Culture - Rapport sur l'emploi dans les métiers artistiques : les collectivités mises à contribution
Dix ans après la paralysie de la saison 2003 des festivals par les intermittents qui s'opposaient à un projet de réforme de leur régime d'assurance-chômage, la saison d'été 2013 s'annonce sous de bons auspices. La commission des affaires culturelles de l'Assemblée nationale a adopté à l'unanimité un rapport d'information très attendu sur les conditions d'emploi dans les métiers artistiques qui se prononce sans ambiguïté pour le maintien du régime, moyennant quelques aménagements.
Lors de leurs auditions respectives par la commission, Aurélie Filippetti, Marisol Touraine et Michel Sapin s'étaient, eux aussi, prononcés très clairement pour un statu quo. Principal argument avancé par le rapport : appliquer aux intermittents les règles du régime général de l'Unedic n'engendrerait "que" 320 millions d'euros d'économies, le déficit passant alors de 1.028 à 707 millions d'euros. Ce raisonnement est certes discutable - il suppose que le nombre d'intermittents du spectacle, très élevé en France, resterait le même avec un régime d'indemnisation nettement moins favorable -, mais il n'a pas manqué de produire son effet.
Pas de réforme, mais des mesures
Si le régime des annexes VIII et X de la convention Unedic échappe ainsi à la réforme - malgré les critiques récurrentes de la Cour des comptes et celles d'économistes préconisant de subventionner la production culturelle plutôt que le chômage des acteurs culturels -, le rapport adopté par la commission n'en propose pas moins une trentaine de mesures, dont certaines intéressent très directement les collectivités territoriales, notamment à travers leur soutien aux activités artistiques et aux festivals.

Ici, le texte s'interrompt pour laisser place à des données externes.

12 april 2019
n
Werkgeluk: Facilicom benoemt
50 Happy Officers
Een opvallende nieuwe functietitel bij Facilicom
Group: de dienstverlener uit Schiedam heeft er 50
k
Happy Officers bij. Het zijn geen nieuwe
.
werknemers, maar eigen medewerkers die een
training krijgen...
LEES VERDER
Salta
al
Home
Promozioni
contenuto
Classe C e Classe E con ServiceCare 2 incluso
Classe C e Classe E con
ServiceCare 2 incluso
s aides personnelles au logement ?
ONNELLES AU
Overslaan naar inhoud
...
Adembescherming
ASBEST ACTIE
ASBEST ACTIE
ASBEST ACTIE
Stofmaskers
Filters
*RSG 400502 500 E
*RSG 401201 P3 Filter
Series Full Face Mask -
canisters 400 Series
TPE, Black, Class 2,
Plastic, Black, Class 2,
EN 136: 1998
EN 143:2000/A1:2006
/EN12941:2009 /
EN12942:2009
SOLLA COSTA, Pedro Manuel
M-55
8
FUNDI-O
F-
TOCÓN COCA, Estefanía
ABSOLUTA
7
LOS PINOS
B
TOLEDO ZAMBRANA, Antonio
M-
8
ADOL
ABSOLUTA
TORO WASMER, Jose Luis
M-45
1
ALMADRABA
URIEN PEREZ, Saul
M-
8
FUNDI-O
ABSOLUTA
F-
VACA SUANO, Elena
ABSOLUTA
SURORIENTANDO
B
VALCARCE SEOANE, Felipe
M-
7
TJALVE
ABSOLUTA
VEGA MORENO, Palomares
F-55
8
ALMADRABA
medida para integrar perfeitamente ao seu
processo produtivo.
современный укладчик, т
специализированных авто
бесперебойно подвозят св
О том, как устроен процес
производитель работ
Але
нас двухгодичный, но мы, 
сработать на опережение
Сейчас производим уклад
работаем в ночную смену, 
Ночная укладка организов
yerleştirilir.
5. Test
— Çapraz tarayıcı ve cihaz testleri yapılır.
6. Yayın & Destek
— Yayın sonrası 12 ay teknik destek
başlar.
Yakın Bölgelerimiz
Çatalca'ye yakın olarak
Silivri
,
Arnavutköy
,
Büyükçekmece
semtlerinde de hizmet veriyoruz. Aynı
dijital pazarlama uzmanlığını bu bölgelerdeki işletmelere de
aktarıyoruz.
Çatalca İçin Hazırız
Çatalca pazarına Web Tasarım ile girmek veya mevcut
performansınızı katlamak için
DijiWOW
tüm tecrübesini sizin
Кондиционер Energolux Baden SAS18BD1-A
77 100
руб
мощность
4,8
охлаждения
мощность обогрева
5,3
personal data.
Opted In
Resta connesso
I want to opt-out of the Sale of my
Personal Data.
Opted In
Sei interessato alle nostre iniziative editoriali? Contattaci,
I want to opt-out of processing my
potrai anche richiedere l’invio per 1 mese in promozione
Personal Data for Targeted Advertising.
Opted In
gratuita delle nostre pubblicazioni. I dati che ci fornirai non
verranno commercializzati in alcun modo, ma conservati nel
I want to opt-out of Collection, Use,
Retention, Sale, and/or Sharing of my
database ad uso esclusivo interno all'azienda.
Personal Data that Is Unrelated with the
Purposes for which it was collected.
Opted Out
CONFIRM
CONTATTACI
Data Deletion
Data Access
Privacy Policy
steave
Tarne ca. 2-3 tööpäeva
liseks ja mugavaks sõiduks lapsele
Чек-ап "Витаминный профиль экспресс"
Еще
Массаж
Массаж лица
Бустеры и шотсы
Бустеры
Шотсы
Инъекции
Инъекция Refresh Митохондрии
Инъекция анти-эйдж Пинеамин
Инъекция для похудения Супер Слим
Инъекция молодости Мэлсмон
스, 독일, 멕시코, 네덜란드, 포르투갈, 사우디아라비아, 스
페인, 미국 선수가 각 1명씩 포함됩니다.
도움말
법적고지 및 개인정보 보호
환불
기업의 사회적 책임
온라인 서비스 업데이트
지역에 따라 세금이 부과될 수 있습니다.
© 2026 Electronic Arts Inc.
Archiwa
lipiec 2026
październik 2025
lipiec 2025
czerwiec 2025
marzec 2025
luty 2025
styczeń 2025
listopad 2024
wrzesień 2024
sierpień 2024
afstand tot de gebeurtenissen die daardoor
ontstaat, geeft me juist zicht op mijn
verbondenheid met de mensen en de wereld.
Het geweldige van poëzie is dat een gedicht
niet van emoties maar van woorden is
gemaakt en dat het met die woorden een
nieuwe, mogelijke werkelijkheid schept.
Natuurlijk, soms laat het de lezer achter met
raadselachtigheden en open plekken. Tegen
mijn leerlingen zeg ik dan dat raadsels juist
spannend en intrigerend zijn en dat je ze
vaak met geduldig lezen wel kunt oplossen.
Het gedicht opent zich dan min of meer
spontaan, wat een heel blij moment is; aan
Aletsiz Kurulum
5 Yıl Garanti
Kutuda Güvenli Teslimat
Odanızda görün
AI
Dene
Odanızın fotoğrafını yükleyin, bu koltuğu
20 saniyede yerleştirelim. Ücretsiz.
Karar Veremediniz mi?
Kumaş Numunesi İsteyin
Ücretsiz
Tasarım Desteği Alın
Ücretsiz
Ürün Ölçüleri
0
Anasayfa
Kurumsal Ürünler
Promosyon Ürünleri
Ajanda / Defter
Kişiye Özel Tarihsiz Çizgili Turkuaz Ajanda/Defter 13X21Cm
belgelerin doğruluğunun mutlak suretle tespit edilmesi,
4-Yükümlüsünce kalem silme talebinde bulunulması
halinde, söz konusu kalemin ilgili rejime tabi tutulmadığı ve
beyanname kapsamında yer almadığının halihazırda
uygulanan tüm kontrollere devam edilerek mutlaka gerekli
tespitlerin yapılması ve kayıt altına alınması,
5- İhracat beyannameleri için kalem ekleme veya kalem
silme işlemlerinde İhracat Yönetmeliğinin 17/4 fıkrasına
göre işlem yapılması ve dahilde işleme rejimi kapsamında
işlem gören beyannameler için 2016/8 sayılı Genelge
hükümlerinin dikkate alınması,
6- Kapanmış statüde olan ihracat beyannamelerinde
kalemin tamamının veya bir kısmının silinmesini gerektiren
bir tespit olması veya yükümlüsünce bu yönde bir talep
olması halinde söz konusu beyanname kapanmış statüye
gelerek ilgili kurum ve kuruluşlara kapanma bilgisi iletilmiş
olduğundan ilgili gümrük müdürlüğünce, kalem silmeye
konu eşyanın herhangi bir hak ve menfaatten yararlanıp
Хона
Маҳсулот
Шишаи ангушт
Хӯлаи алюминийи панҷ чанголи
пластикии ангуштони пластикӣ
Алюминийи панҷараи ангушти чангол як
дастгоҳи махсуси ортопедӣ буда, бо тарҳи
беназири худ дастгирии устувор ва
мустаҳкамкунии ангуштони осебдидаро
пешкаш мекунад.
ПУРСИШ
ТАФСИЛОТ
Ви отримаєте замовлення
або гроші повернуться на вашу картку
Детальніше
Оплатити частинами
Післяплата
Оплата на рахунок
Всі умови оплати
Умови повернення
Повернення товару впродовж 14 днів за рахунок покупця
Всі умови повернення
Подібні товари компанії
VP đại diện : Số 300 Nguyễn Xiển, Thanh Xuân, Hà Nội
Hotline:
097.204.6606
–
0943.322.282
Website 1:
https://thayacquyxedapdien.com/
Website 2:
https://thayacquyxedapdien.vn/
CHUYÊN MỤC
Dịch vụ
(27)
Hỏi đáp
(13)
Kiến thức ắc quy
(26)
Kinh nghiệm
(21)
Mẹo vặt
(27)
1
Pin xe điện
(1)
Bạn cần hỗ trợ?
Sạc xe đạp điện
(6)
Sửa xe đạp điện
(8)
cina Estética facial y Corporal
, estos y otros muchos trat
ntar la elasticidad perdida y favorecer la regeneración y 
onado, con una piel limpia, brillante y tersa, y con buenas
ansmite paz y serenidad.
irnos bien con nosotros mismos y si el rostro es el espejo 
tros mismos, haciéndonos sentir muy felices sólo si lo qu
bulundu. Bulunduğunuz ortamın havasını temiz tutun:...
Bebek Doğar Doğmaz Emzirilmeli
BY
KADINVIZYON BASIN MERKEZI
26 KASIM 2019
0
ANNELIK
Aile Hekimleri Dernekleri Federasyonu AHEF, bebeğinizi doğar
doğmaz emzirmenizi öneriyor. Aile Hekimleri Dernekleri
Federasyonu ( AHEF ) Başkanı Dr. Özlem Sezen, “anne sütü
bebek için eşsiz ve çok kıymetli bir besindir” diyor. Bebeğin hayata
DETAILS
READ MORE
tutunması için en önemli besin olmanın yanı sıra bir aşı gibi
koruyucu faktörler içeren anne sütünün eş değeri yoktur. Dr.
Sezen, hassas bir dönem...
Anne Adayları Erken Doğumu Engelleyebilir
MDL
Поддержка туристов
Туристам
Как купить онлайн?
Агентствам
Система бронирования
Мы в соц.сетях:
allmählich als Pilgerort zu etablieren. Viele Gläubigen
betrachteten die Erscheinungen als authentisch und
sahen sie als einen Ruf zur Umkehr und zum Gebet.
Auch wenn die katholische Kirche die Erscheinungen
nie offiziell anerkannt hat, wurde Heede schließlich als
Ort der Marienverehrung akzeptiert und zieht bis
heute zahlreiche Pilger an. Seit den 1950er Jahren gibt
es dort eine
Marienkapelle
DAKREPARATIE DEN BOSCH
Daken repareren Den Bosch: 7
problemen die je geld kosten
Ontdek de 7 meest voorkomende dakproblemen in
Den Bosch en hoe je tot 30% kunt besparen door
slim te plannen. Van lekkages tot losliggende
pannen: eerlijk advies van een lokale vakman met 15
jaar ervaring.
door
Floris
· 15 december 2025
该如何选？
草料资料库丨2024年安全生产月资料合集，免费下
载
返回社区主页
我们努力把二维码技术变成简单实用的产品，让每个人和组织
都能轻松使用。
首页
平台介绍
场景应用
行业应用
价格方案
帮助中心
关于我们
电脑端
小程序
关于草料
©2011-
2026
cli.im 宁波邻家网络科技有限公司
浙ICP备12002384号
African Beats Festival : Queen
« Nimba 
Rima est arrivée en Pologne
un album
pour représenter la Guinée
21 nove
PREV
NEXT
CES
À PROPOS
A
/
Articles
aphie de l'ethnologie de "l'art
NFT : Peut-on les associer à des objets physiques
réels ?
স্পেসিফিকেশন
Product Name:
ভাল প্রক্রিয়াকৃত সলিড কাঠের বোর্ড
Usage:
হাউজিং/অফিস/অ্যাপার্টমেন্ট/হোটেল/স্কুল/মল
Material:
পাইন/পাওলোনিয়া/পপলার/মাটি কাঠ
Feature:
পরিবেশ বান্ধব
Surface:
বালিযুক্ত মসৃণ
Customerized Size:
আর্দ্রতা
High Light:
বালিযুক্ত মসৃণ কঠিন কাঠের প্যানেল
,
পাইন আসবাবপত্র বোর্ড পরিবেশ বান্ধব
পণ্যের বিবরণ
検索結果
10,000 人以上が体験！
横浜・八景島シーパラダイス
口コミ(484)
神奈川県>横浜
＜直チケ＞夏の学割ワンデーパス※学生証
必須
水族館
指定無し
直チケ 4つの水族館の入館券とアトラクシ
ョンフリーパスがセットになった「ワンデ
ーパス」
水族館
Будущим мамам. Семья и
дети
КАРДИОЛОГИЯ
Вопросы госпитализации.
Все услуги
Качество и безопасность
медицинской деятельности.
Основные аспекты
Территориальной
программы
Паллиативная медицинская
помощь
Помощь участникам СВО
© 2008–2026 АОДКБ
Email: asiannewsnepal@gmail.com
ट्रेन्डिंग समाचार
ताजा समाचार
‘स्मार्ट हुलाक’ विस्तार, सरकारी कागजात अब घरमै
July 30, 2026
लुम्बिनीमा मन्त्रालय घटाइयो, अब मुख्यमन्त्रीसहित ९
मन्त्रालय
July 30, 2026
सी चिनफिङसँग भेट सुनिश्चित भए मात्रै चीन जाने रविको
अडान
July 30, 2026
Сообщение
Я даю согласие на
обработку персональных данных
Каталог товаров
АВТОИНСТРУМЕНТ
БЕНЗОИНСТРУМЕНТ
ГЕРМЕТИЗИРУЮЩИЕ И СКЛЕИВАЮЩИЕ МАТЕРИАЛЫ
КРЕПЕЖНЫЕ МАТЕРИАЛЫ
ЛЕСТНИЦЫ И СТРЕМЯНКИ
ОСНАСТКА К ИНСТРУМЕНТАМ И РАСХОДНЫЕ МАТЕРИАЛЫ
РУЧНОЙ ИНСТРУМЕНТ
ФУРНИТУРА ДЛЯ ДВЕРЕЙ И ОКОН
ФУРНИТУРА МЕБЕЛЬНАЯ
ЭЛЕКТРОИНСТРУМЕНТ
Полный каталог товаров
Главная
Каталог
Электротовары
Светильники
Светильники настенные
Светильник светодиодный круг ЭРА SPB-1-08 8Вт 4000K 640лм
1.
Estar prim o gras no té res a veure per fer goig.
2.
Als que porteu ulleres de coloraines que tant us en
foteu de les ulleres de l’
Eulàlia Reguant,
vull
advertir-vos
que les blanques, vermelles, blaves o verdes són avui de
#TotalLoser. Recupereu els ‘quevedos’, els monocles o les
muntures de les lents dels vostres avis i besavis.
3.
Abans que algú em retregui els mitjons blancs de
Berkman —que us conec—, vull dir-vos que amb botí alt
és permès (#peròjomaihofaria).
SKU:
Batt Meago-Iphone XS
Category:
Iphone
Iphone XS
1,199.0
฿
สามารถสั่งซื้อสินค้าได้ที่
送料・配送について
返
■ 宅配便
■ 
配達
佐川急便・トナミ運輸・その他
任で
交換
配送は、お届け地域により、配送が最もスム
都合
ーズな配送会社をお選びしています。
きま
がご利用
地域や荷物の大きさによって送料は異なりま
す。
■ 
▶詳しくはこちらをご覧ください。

Dans le chapitre consacré à la rémunération des artistes, le rapport suggère ainsi d'assurer une rémunération équitable des créateurs, ce qui l'amène à considérer que "l'absence de rémunération de leur droit de présentation publique par les diffuseurs, en particulier les collectivités territoriales, ne peut perdurer". Pour assurer l'effectivité de ce droit, les rapporteurs préconisent "d'assurer l'effectivité de la rémunération de ce droit, ce qui nécessitera, à l'évidence, une entreprise d'ampleur d'information et de sensibilisation des acteurs publics locaux". La commission recommande aussi d'engager une réflexion sur le "1% décoration", qui reste trop souvent ignoré dans la programmation des travaux ou bénéficie davantage aux cabinets d'architectes (en étant intégré à la conception des bâtiments) qu'aux "artistes visuels".
Sans se prononcer ouvertement en sa faveur, le rapport se montre intéressé par une piste évoquée par certaines des personnes auditionnées, mais aussi par la Cour des comptes, qui consisterait à mettre en place un financement du régime à trois composantes : un socle de solidarité interprofessionnelle qui ne prendrait en charge qu'une partie du déficit, des cotisations d'assurance chômage des employeurs modulées en fonction de l'intensité de leur recours aux CDD d'usage et, enfin, "le remboursement par l'Etat et les collectivités territoriales, donneurs d'ordre à grande échelle dans la production de spectacles et la création d'emplois intermittents, au titre de leur politique culturelle, d'une partie des sur-cotisations dues par les employeurs les plus touchés par la modulation du taux de cotisation, en fonction d'objectifs et d'informations précis et opposables". Pour les rapporteurs, les collectivités auraient également un rôle à jouer dans le soutien à des expériences innovantes pour améliorer la qualité de l'emploi artistique et l'accompagnement des jeunes artistes.
Les collectivités auront-elles les moyens ?
Lors de l'examen du rapport en commission des affaires culturelles, des députés ont également insisté sur le rôle des collectivités dans la régulation du marché du travail, en estimant que "les collectivités territoriales et l'Etat doivent assurer et vérifier le paiement intégral des salaires pour les spectacles qu'ils programment". D'autres ont fait part, en revanche, de leurs réserves sur certaines propositions, en insistant sur le fait qu'"augmenter la durée d'emploi des personnels en augmentant le nombre de représentations est une dépense supplémentaire que ces collectivités ne peuvent pas forcément assumer".
Parmi les autres propositions du rapport - de portée plus générale même si certaines concernent aussi les collectivités - on retiendra notamment la lutte contre la précarité et la permittence (intermittents employés de manière permanente) dans l'audiovisuel, l'intensification de la lutte contre le travail dissimulé dans le secteur du spectacle, l'adoption de mesures législatives sécurisant la pratique amateur par la fixation d'un certain nombre de critères, une contribution chômage accrue pour les intermittents "les mieux insérés sur le marché du travail", le rapprochement entre la Maison des artistes et l'Agessa, ou encore la poursuite de la structuration professionnelle du secteur artistique.